>> BEGIN
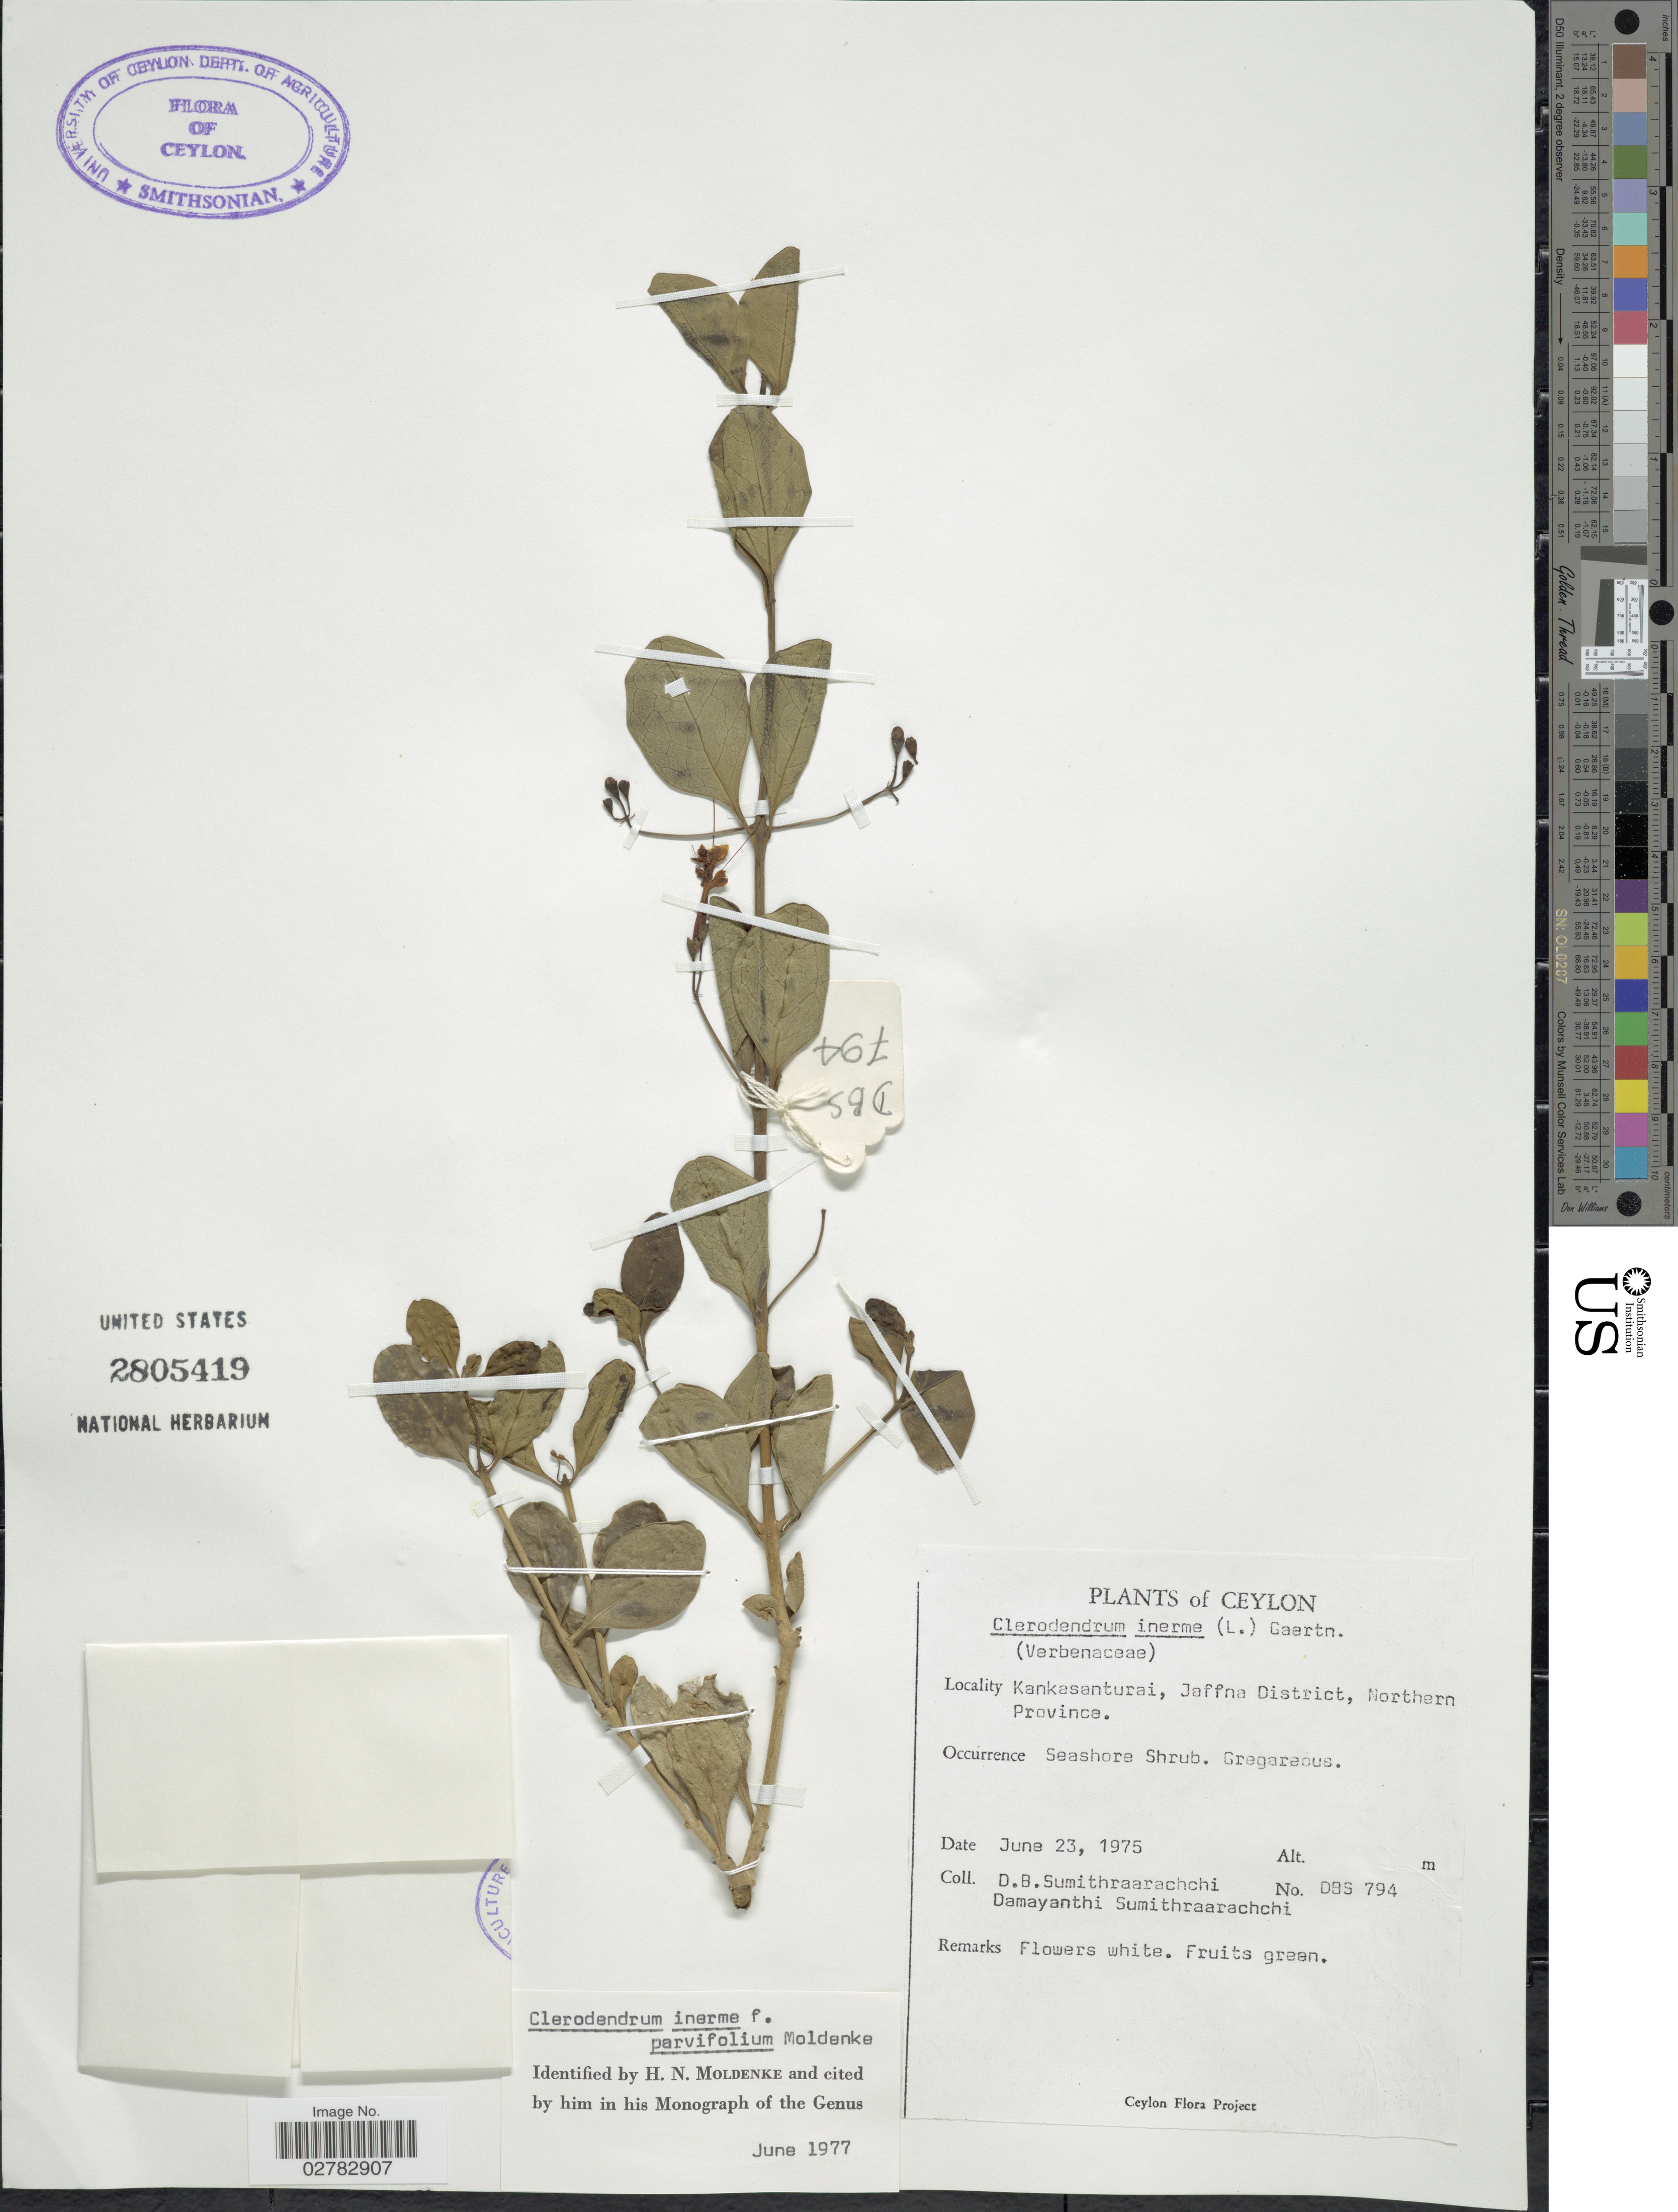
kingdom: Plantae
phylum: Tracheophyta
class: Magnoliopsida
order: Lamiales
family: Lamiaceae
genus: Clerodendrum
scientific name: Clerodendrum inerme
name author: (L.) Gaertn.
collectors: D. B. Sumithraarachchi & D. Sumithraarachchi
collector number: DBS794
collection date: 1975-06-23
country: Sri Lanka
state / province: Northern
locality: Ceylon. Kankasanturai, Jaffna District.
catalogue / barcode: US 2805419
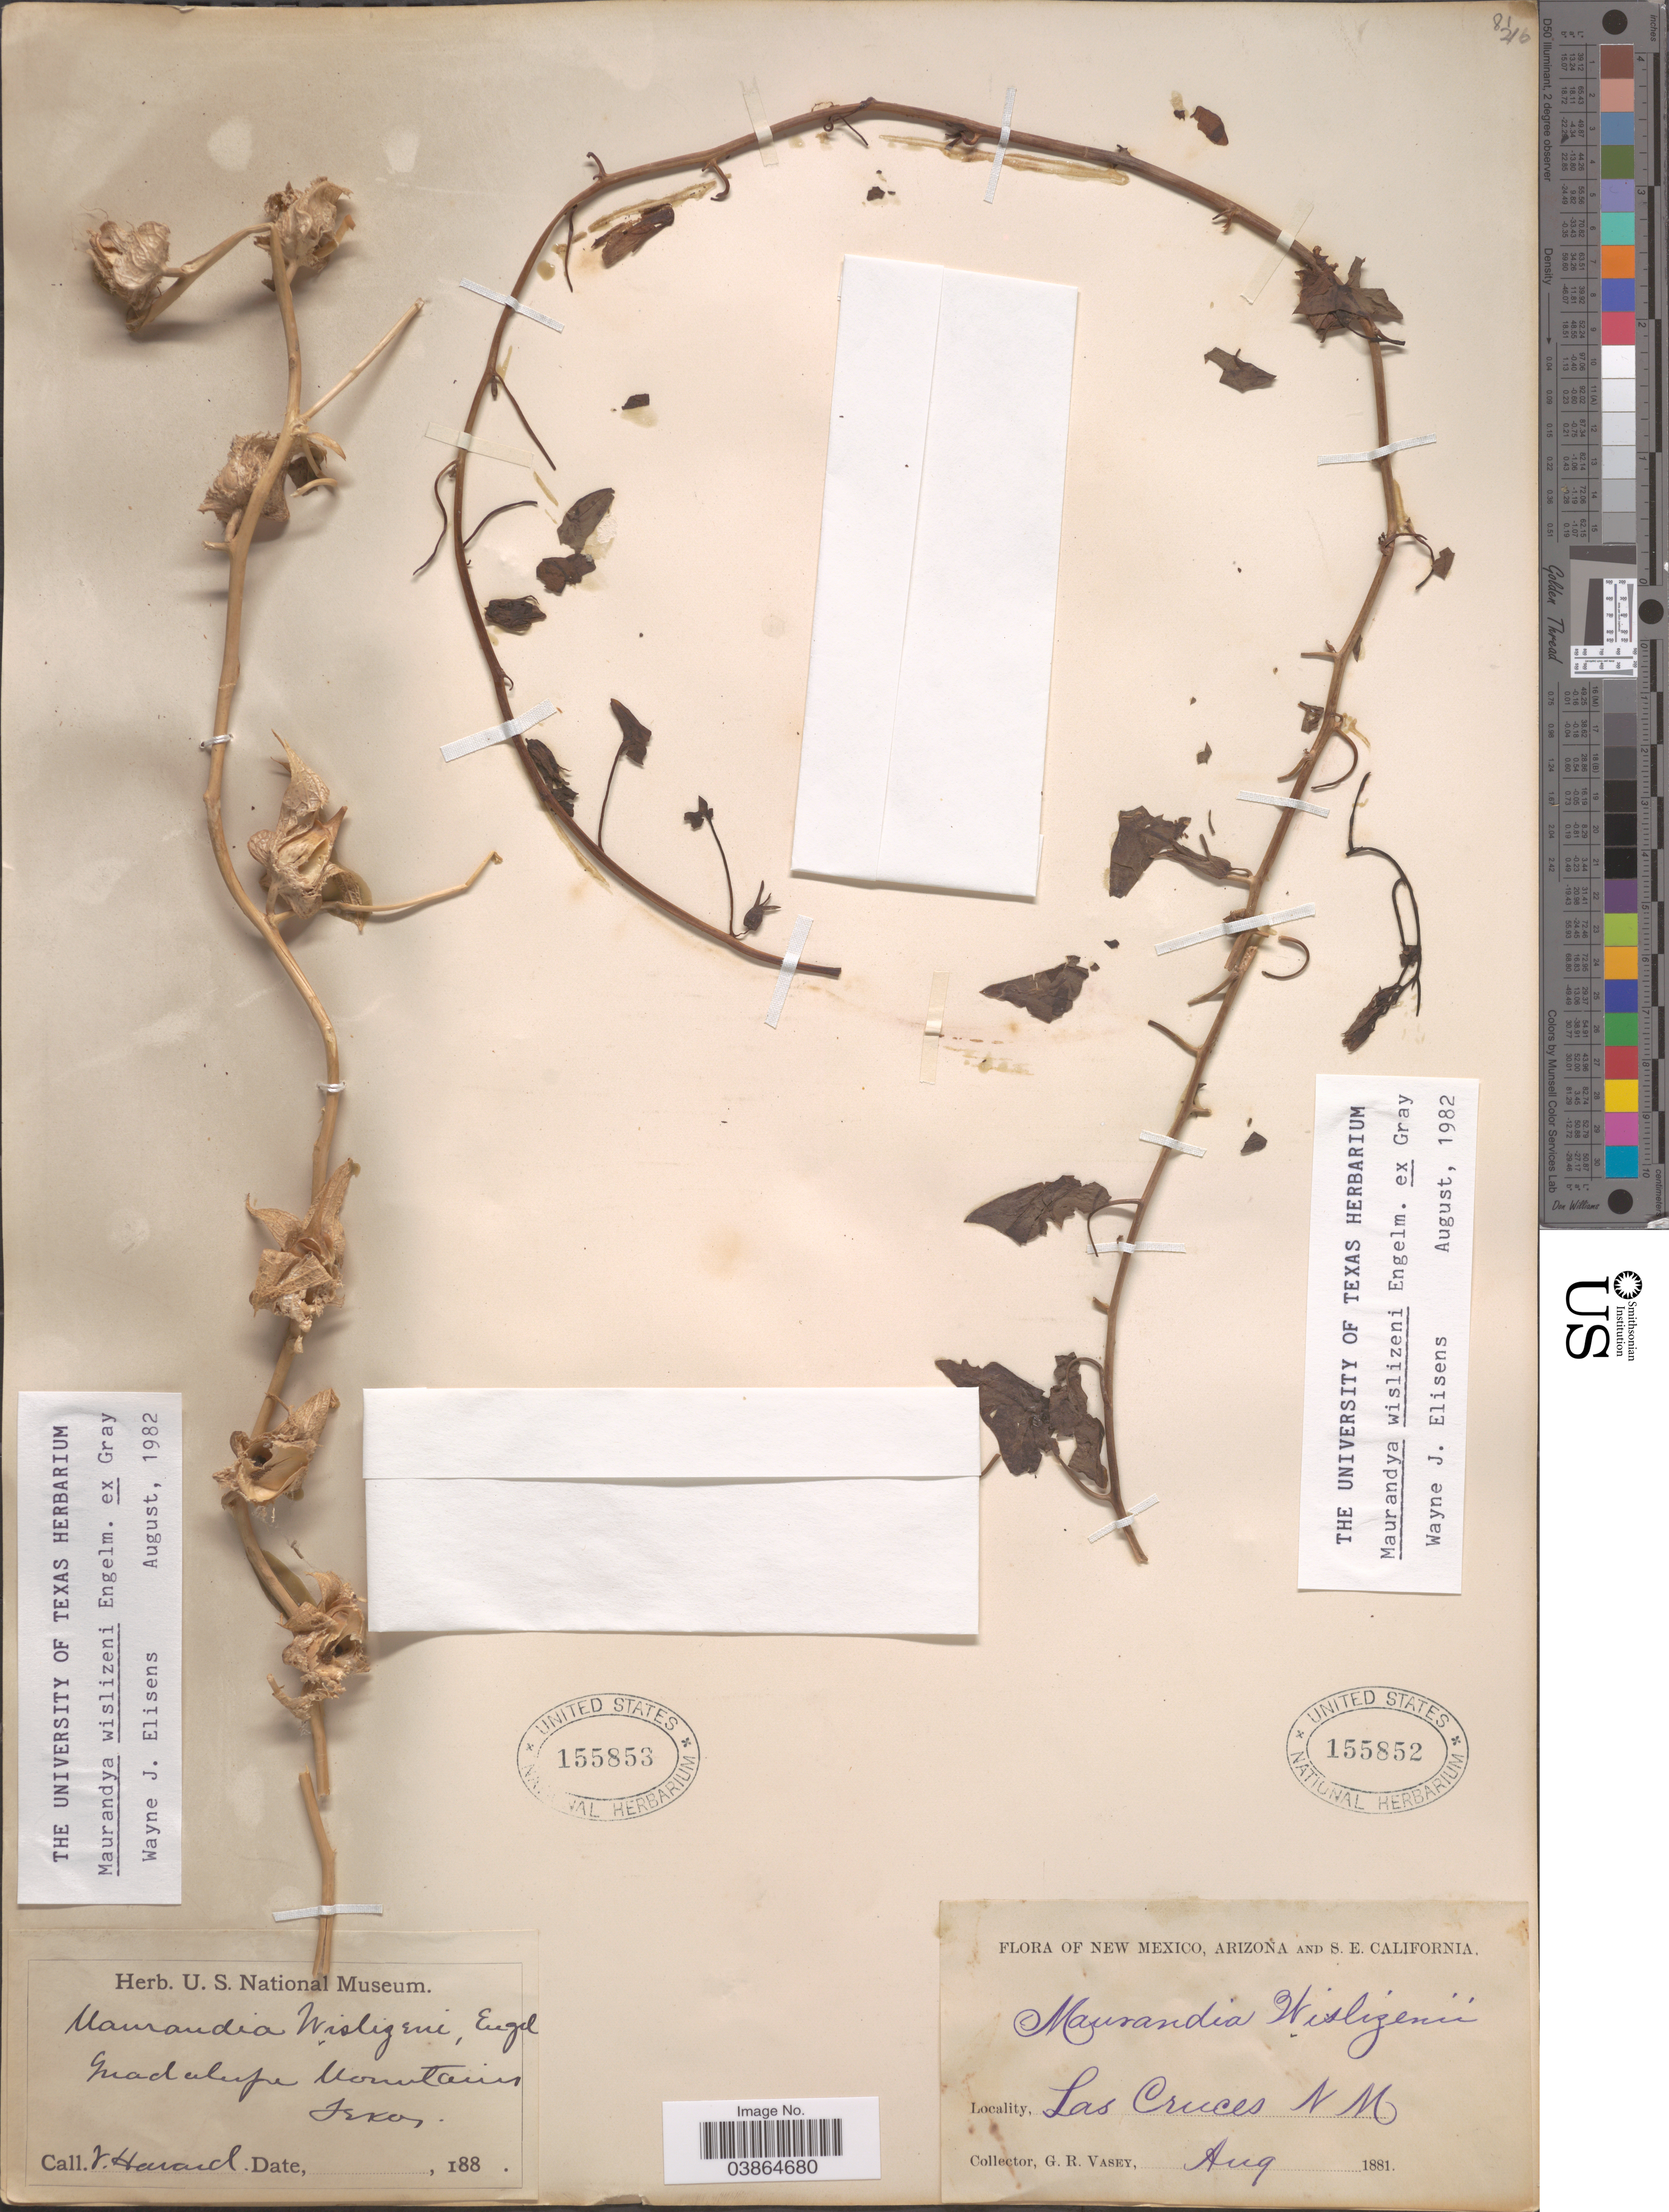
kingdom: Plantae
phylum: Tracheophyta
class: Magnoliopsida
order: Lamiales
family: Plantaginaceae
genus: Maurandya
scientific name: Maurandya wislizeni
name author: Engelm. ex A. Gray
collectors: G. R. Vasey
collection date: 1881-08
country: United States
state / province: New Mexico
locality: Las Cruces.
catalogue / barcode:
>> END
### Description of the task
Reproduce word for word the lines from the one containing "catalogue / barcode: US 2805419" through the end of the rows above, inclusive, leaving out the pictures.

### Solution to this task
catalogue / barcode: US 2805419
kingdom: Plantae
phylum: Tracheophyta
class: Magnoliopsida
order: Lamiales
family: Plantaginaceae
genus: Maurandya
scientific name: Maurandya wislizeni
name author: Engelm. ex A. Gray
collectors: G. R. Vasey
collection date: 1881-08
country: United States
state / province: New Mexico
locality: Las Cruces.
catalogue / barcode:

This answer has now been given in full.